▶ _WORK REQUEST_: Every entry needs to be given again exactly as it reads.

☆ ☆ ☆ ☆ ☆

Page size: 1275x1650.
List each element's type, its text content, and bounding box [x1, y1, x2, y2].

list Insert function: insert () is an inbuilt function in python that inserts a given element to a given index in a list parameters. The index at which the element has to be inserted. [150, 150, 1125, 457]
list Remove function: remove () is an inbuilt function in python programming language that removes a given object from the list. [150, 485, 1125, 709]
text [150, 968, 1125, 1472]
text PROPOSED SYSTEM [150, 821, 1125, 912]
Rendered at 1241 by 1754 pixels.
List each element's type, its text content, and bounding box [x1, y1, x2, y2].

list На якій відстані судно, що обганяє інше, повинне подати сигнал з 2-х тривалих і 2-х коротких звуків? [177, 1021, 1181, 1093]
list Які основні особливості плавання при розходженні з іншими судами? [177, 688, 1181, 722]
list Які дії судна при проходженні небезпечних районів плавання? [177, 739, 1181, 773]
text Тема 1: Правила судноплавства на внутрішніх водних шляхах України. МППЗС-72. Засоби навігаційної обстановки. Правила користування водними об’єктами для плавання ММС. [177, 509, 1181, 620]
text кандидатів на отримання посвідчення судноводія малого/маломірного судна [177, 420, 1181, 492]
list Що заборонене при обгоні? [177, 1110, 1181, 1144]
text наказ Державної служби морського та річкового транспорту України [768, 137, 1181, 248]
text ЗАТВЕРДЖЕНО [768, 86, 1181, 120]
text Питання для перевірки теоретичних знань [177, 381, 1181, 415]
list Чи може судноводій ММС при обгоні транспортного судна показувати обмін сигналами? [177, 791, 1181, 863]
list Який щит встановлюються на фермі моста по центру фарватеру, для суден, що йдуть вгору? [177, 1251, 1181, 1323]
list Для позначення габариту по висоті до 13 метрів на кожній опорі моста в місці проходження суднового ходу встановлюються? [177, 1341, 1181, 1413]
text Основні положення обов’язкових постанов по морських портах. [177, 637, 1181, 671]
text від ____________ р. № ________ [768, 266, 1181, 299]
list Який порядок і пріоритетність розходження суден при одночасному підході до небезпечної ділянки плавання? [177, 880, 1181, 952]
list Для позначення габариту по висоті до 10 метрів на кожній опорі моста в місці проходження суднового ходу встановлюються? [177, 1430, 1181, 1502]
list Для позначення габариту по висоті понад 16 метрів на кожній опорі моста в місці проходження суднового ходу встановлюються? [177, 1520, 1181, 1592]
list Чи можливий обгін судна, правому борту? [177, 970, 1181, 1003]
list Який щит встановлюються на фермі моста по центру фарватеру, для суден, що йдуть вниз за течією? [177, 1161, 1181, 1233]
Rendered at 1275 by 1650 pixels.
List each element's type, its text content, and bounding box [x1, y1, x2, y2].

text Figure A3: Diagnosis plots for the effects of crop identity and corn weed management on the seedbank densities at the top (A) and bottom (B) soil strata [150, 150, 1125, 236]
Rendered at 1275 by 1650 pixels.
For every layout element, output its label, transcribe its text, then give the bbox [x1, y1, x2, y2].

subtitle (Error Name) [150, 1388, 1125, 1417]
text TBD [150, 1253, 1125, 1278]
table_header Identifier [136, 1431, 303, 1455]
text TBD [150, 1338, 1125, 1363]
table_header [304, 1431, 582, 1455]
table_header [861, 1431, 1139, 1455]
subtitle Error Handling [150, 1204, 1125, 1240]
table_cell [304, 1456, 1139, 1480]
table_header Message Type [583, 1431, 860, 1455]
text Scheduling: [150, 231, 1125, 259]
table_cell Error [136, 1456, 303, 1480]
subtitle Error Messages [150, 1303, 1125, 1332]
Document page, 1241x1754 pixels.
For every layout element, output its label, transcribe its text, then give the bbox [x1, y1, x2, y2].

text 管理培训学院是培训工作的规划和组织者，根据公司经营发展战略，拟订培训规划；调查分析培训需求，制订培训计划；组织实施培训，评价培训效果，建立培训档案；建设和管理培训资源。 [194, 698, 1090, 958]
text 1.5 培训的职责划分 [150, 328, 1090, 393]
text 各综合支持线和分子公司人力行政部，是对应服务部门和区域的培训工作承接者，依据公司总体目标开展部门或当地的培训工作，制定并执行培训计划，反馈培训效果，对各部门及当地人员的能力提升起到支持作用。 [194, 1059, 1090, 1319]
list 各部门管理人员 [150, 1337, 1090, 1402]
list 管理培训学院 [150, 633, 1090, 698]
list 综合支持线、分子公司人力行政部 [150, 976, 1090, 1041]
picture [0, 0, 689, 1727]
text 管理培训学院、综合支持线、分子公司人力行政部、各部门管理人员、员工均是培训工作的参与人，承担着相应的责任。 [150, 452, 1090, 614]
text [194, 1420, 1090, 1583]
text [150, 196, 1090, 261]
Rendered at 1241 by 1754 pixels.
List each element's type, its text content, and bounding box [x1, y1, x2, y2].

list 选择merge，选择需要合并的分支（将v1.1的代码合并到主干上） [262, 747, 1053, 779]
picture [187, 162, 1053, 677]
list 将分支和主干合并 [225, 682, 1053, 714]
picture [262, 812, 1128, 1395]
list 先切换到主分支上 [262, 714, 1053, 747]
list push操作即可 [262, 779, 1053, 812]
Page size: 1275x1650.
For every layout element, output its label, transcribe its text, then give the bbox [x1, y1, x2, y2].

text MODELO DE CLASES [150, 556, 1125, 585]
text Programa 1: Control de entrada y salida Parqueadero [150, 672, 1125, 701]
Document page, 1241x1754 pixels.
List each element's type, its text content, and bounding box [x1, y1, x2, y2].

☆ ☆ ☆ ☆ ☆

▶ _ANSWER AREA_:
Page size: 1275x1650.
List each element's type, its text content, and bounding box [x1, y1, x2, y2].

list Insert function: insert () is an inbuilt function in python that inserts a given element to a given index in a list parameters. The index at which the element has to be inserted. [150, 150, 1125, 457]
list Remove function: remove () is an inbuilt function in python programming language that removes a given object from the list. [150, 485, 1125, 709]
text [150, 968, 1125, 1472]
text PROPOSED SYSTEM [150, 821, 1125, 912]
Rendered at 1241 by 1754 pixels.
List each element's type, its text content, and bounding box [x1, y1, x2, y2].

list На якій відстані судно, що обганяє інше, повинне подати сигнал з 2-х тривалих і 2-х коротких звуків? [177, 1021, 1181, 1093]
list Які основні особливості плавання при розходженні з іншими судами? [177, 688, 1181, 722]
list Які дії судна при проходженні небезпечних районів плавання? [177, 739, 1181, 773]
text Тема 1: Правила судноплавства на внутрішніх водних шляхах України. МППЗС-72. Засоби навігаційної обстановки. Правила користування водними об’єктами для плавання ММС. [177, 509, 1181, 620]
text кандидатів на отримання посвідчення судноводія малого/маломірного судна [177, 420, 1181, 492]
list Що заборонене при обгоні? [177, 1110, 1181, 1144]
text наказ Державної служби морського та річкового транспорту України [768, 137, 1181, 248]
text ЗАТВЕРДЖЕНО [768, 86, 1181, 120]
text Питання для перевірки теоретичних знань [177, 381, 1181, 415]
list Чи може судноводій ММС при обгоні транспортного судна показувати обмін сигналами? [177, 791, 1181, 863]
list Який щит встановлюються на фермі моста по центру фарватеру, для суден, що йдуть вгору? [177, 1251, 1181, 1323]
list Для позначення габариту по висоті до 13 метрів на кожній опорі моста в місці проходження суднового ходу встановлюються? [177, 1341, 1181, 1413]
text Основні положення обов’язкових постанов по морських портах. [177, 637, 1181, 671]
text від ____________ р. № ________ [768, 266, 1181, 299]
list Який порядок і пріоритетність розходження суден при одночасному підході до небезпечної ділянки плавання? [177, 880, 1181, 952]
list Для позначення габариту по висоті до 10 метрів на кожній опорі моста в місці проходження суднового ходу встановлюються? [177, 1430, 1181, 1502]
list Для позначення габариту по висоті понад 16 метрів на кожній опорі моста в місці проходження суднового ходу встановлюються? [177, 1520, 1181, 1592]
list Чи можливий обгін судна, правому борту? [177, 970, 1181, 1003]
list Який щит встановлюються на фермі моста по центру фарватеру, для суден, що йдуть вниз за течією? [177, 1161, 1181, 1233]
Rendered at 1275 by 1650 pixels.
List each element's type, its text content, and bounding box [x1, y1, x2, y2].

text Figure A3: Diagnosis plots for the effects of crop identity and corn weed management on the seedbank densities at the top (A) and bottom (B) soil strata [150, 150, 1125, 236]
Rendered at 1275 by 1650 pixels.
For every layout element, output its label, transcribe its text, then give the bbox [x1, y1, x2, y2].

subtitle (Error Name) [150, 1388, 1125, 1417]
text TBD [150, 1253, 1125, 1278]
table_header Identifier [136, 1431, 303, 1455]
text TBD [150, 1338, 1125, 1363]
table_header [304, 1431, 582, 1455]
table_header [861, 1431, 1139, 1455]
subtitle Error Handling [150, 1204, 1125, 1240]
table_cell [304, 1456, 1139, 1480]
table_header Message Type [583, 1431, 860, 1455]
text Scheduling: [150, 231, 1125, 259]
table_cell Error [136, 1456, 303, 1480]
subtitle Error Messages [150, 1303, 1125, 1332]
Document page, 1241x1754 pixels.
For every layout element, output its label, transcribe its text, then give the bbox [x1, y1, x2, y2].

text 管理培训学院是培训工作的规划和组织者，根据公司经营发展战略，拟订培训规划；调查分析培训需求，制订培训计划；组织实施培训，评价培训效果，建立培训档案；建设和管理培训资源。 [194, 698, 1090, 958]
text 1.5 培训的职责划分 [150, 328, 1090, 393]
text 各综合支持线和分子公司人力行政部，是对应服务部门和区域的培训工作承接者，依据公司总体目标开展部门或当地的培训工作，制定并执行培训计划，反馈培训效果，对各部门及当地人员的能力提升起到支持作用。 [194, 1059, 1090, 1319]
list 各部门管理人员 [150, 1337, 1090, 1402]
list 管理培训学院 [150, 633, 1090, 698]
list 综合支持线、分子公司人力行政部 [150, 976, 1090, 1041]
picture [0, 0, 689, 1727]
text 管理培训学院、综合支持线、分子公司人力行政部、各部门管理人员、员工均是培训工作的参与人，承担着相应的责任。 [150, 452, 1090, 614]
text [194, 1420, 1090, 1583]
text [150, 196, 1090, 261]
Rendered at 1241 by 1754 pixels.
List each element's type, its text content, and bounding box [x1, y1, x2, y2].

list 选择merge，选择需要合并的分支（将v1.1的代码合并到主干上） [262, 747, 1053, 779]
picture [187, 162, 1053, 677]
list 将分支和主干合并 [225, 682, 1053, 714]
picture [262, 812, 1128, 1395]
list 先切换到主分支上 [262, 714, 1053, 747]
list push操作即可 [262, 779, 1053, 812]
Page size: 1275x1650.
For every layout element, output its label, transcribe its text, then give the bbox [x1, y1, x2, y2].

text MODELO DE CLASES [150, 556, 1125, 585]
text Programa 1: Control de entrada y salida Parqueadero [150, 672, 1125, 701]
Document page, 1241x1754 pixels.
List each element's type, its text content, and bounding box [x1, y1, x2, y2].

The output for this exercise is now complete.